Herr Takayama ist überzeugt: Bei der Werkzeugherstellung gibt es immer etwas, das man noch besser machen kann. „Die Stärke von Takayama Instrument in der Herstellung ruht auf einem starken handwerklichen Fundament. Wir haben diese Stärke konsequent gefördert, um mithilfe automatisierter Bearbeitung maximale Wertschöpfung für die Produkte zu gewährleisten. Auch schwer zu bearbeitende Titanlegierungen sind kein Problem für uns. Wir nehmen die Herausforderung an, Spezialkomponenten mithilfe einzigartiger Verfahren zu bearbeiten. In bestimmten Fällen lassen sich mit einem Schaftfräser für Kunststoffe bessere Ergebnisse erzielen, als mit einem für Titanlegierungen – da die Zerspankraft dieser Werkstoffe sehr schwer ist. Eine Implantation muss ein minimalinvasives Verfahren sein, daher müssen alle Ecken und Kanten abgerundet sein. Bei derartigen Bearbeitungsverfahren müssen die Werkzeuge auch bei hoher Drehzahl noch präzise schneiden. Angesichts dieses breiten Spektrums an Bedingungen wünschen wir uns Vor- und Ratschläge von Werkzeugherstellern im Hinblick auf die optimalen Bedingungen und die Kapazitätsmaximierung.
Werksleiter Masaki Nakamura erklärt: „Mitsubishi Materials entwickelt Produkte für die Medizinsparte sowie Werkzeugtechnologien für Drehautomaten. Besonders interessiere ich mich für Produkte und Knowhow über schwer zerspanbare Werkstoffe. Die Schaftfräserbaureihe Smart Miracle für schwer zerspanbare Werkstoffe und feingeschliffene Dreh-WSP für Titanlegierungen kommen unseren Anforderungen sehr nahe. Wir würden sie gerne testen.“
Direktor Takayama hat uns mitgeteilt, was er sich von Mitsubishi Materials erwartet: „Wir haben zwar viele Ideen und entwerfen Instrumente für spezielle Anforderungen, doch die Werkzeughersteller sehen vielleicht noch keinen entscheidenden Vorteil darin, Produkte für unsere kleineren Produktionsserien zu entwickeln. Ich bin überzeugt, dass partnerschaftliche Beziehungen zwischen den Maschinen- und Zerspanungswerkzeugherstellern immer wichtiger werden. Mitsubishi Materials erzielt beeindruckende Erfolge im Bereich der Produktentwicklung, und wir möchten die Qualität unserer Produkte steigern. Hierbei können uns das Knowhow und die Technologien von Zerspanungswerkzeug-Experten wie Mitsubishi Materials eine große Hilfe sein.

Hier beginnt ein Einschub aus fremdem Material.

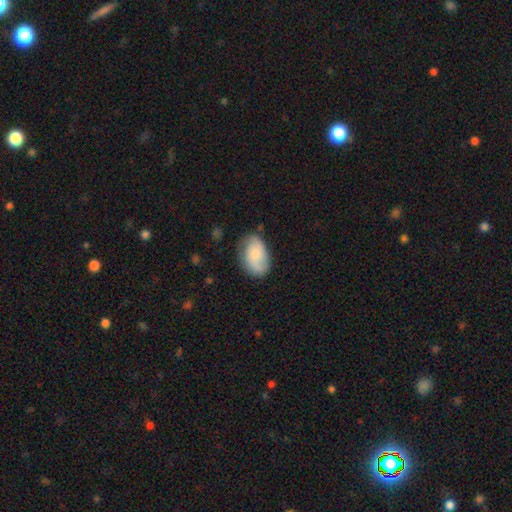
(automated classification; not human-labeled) This appears to be a smooth galaxy with no disk features (63%) that is in between round and cigar-shaped (86%). Merging: none (66%).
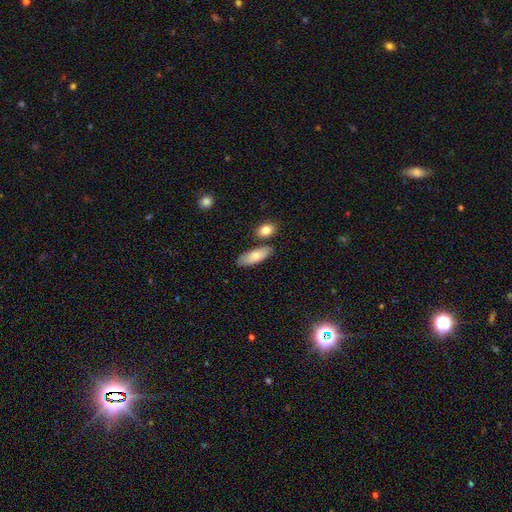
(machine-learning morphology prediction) A smooth galaxy with no disk features (76%) that is in between round and cigar-shaped (72%). Merging: none (75%).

Unsere Vision hat sich nicht verändert. Wir möchten auch in Zukunft immer neue Instrumente entwickeln, die den Chirurgen das sichere Operieren erleichtern. Wenn wir Eingriffe schneller durchführen können, profitieren davon die Patienten. Dies ist der Geist, von dem wir uns bei der Produktentwicklung und der Optimierung von Herstellungsprozessen leiten lassen. Und die in diesem Geist entwickelten Produkte retten Leben – überall auf der Welt.